Ao invés de reagir com indignação ao que aconteceu e que poderá lhe custar a carreira, Doria disse sobre a chacina, uma espécie de mini Carandiru que manchará sua biografia para sempre:
“A letalidade foi provocado por bandidos e não pela polícia, tanto que o baile continuou. Nem deveria ter sido realizado. A polícia segue rigorosamente todos os protocolos. Não significa que seja infalível, mas a política de segurança pública não vai mudar.”
E foi em frente no mesmo tom:
“As ações em Paraisópolis de busca e apreensão de drogas ou de roubo de bens vai continuar. A existência de um fato não inibirá as ações de segurança. Possíveis erros da polícia ali serão investigados como excessos circunstancialmente cometidos”.

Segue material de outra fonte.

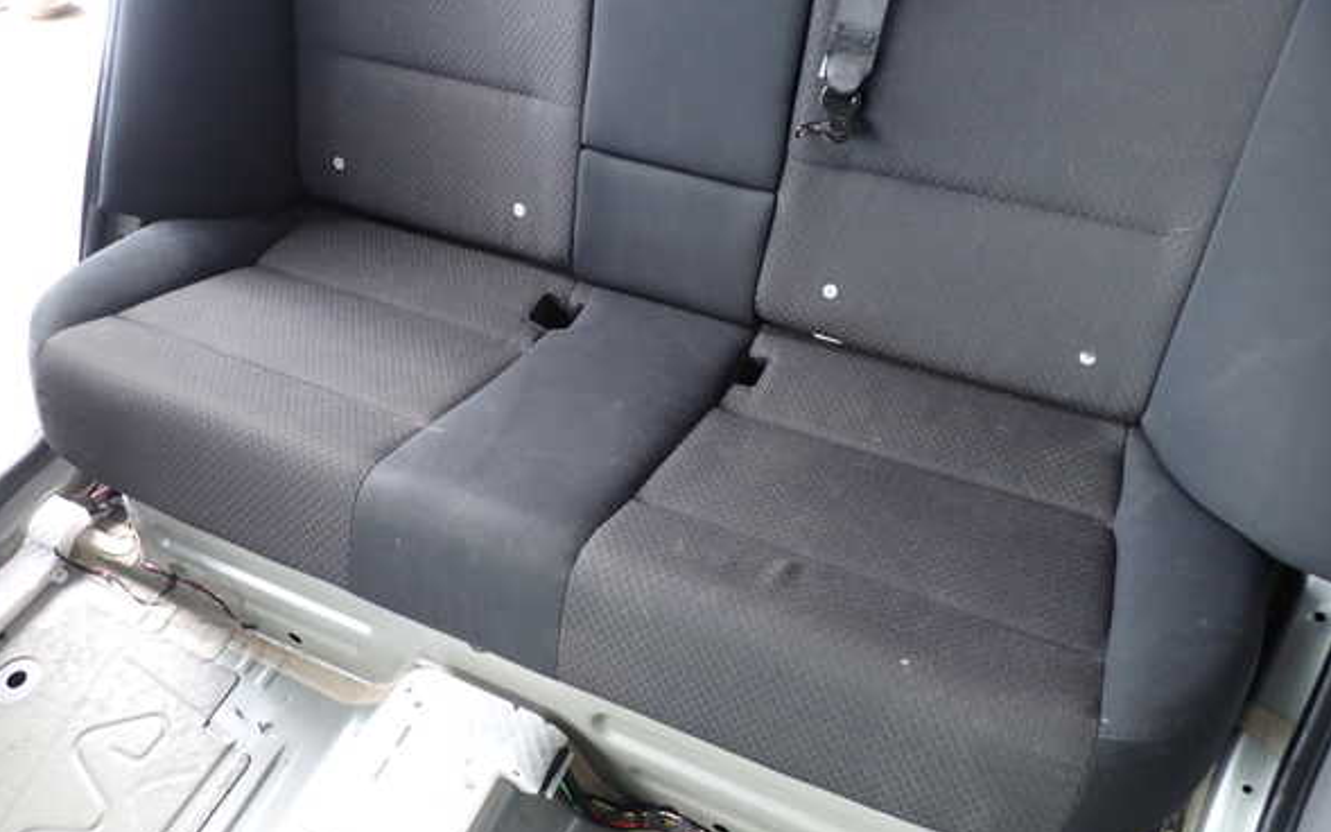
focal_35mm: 27
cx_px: 655
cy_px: 450
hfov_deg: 68.4
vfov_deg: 46.0
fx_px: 979
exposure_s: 1/40
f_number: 2
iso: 200
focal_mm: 4.5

Por desinformação ou preferência por reescrever os fatos, Doria atribuiu a “bandidos” o que ocorreu unicamente por obra e graça de 38 policiais que invadiram uma rua onde cinco mil pessoas se divertiam a céu aberto em um baile funk. Disseram que perseguiam dois motoristas que teriam atirado em sua direção.
Mentira ou verdade? Mesmo que fosse verdade, ir à caça de dois motoqueiros em meio a uma multidão é um desrespeito a qualquer protocolo policial. Espancar e atirar com balas de borracha em fatias da multidão em fuga por becos e vielas sem saída foi o que provocou as nove mortes por “asfixia mecânica”.
Chamar a chacina de “fato que não inibirá as ações de segurança” é revelar uma ausência de compaixão que não se espera de uma figura pública eleita pelo voto. Da mesma forma, antecipar que “possíveis erros da polícia” em Paraisópolis “serão investigados como excessos circunstancialmente cometidos”.
Possíveis erros? Por tudo o que já se sabe, Doria ainda tem dúvida de que a polícia errou? Erros que resultaram na morte e no ferimento de pessoas podem ser considerados apenas “excessos circunstancialmente cometidos”? Doria assim os consideraria se praticados no Morumbi, bairro vizinho à favela?
Em linha com o governador, o coronel Marcelino Fernandes, comandante da Corregedoria da Polícia Militar, anunciou o afastamento de 6 dos 38 agentes que se envolveram na ação. Para quê? Segundo o coronel, “para preservá-los”. Está sendo montado o cenário para que daqui a meses os 6 policiais sejam inocentados.
Nada que cause espanto. Em setembro último, Doria afirmou que não é prioridade de sua gestão reduzir o índice de mortes em ações policiais. Na ano passado, dissera: “Se fizerem o enfrentamento com a polícia e atirarem, a polícia atira. E atira para matar”. Lembra alguém? Bolsonaro? Wilson Witzel? Quem mais?
Sem licença para matar
Exclusão de ilicitude nunca mais
A chacina de Paraisópolis selou para sempre a sorte do projeto de lei despachado para o Congresso pelo presidente Jair Bolsonaro que trata da chamada excludente de ilicitude. Ou seja: define situações em que militares e agentes de segurança podem ficar isentos de punições ao cometer crimes, como matar.
Em setembro passado, uma proposta semelhante foi retirada do pacote de leis anticrime do ministro da Justiça, Sergio Moro, que tramita na Câmara dos Deputados. Se o ambiente no Congresso já era desfavorável à aprovação do projeto de Bolsonaro, tornou-se mortal depois da chacina na capital paulista.